■ **About this task**
Copy the lines below verbatim, from the line with "Hal unik lain nya adalah tidak ada" to the line with "oleh hembusan angin.", including both of those lines.

■ **Task material**
※

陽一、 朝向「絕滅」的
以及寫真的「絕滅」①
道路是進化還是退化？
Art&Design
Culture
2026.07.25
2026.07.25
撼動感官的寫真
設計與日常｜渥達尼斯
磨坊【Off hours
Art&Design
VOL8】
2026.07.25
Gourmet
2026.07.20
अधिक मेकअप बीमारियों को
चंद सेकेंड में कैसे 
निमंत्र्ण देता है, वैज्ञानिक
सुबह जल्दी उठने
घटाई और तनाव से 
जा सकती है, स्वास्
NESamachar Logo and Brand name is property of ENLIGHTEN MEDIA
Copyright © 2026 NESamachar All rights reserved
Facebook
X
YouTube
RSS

※

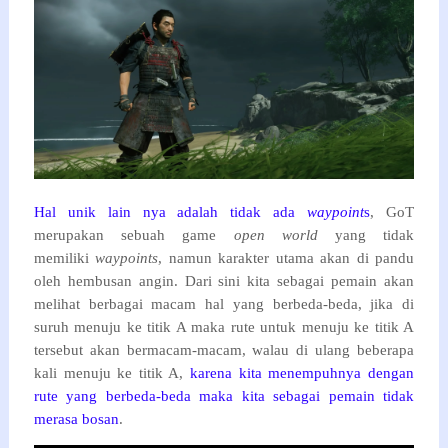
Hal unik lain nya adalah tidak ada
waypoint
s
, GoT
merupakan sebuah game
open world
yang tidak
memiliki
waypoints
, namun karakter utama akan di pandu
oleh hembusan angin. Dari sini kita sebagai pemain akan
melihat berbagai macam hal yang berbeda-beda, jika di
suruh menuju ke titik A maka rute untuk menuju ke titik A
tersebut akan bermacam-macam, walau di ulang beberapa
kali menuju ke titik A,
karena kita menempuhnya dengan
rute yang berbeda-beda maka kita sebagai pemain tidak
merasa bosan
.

※

■ **Exercise result**
Hal unik lain nya adalah tidak ada
waypoint
s
, GoT
merupakan sebuah game
open world
yang tidak
memiliki
waypoints
, namun karakter utama akan di pandu
oleh hembusan angin. Dari sini kita sebagai pemain akan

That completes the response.